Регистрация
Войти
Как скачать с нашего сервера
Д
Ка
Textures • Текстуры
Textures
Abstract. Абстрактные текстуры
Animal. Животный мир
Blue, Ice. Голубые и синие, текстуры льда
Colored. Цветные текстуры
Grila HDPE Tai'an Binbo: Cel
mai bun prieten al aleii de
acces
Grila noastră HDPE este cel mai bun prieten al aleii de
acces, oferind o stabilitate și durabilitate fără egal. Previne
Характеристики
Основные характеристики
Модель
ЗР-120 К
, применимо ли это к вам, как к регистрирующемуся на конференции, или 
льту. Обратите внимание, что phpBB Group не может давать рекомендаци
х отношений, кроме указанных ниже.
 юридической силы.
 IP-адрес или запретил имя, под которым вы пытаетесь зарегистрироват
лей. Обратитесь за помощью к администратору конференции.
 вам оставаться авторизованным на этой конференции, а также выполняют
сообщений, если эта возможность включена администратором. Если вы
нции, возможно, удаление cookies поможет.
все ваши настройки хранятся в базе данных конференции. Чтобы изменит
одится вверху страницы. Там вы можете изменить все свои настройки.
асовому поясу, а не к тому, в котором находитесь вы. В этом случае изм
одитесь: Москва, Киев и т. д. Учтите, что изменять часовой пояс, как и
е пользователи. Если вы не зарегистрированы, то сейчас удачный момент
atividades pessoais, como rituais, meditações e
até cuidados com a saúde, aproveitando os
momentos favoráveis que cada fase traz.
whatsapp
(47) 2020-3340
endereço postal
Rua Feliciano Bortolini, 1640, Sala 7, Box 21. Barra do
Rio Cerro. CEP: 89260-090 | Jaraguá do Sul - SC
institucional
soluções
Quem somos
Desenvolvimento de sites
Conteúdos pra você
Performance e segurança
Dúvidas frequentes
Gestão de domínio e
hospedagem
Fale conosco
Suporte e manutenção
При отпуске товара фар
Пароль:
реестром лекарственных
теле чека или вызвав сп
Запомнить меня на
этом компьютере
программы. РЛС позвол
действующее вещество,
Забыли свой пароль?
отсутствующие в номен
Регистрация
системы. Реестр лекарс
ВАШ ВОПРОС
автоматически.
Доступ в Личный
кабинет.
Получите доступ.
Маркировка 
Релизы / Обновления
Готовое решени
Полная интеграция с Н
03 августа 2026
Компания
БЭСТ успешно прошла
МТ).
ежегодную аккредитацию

_Task requirements_: You are asked to reproduce word for word the line containing "endereço postal" and every subsequent line through the end of the entries.

_Output for this task_:
endereço postal
Rua Feliciano Bortolini, 1640, Sala 7, Box 21. Barra do
Rio Cerro. CEP: 89260-090 | Jaraguá do Sul - SC
institucional
soluções
Quem somos
Desenvolvimento de sites
Conteúdos pra você
Performance e segurança
Dúvidas frequentes
Gestão de domínio e
hospedagem
Fale conosco
Suporte e manutenção
При отпуске товара фар
Пароль:
реестром лекарственных
теле чека или вызвав сп
Запомнить меня на
этом компьютере
программы. РЛС позвол
действующее вещество,
Забыли свой пароль?
отсутствующие в номен
Регистрация
системы. Реестр лекарс
ВАШ ВОПРОС
автоматически.
Доступ в Личный
кабинет.
Получите доступ.
Маркировка 
Релизы / Обновления
Готовое решени
Полная интеграция с Н
03 августа 2026
Компания
БЭСТ успешно прошла
МТ).
ежегодную аккредитацию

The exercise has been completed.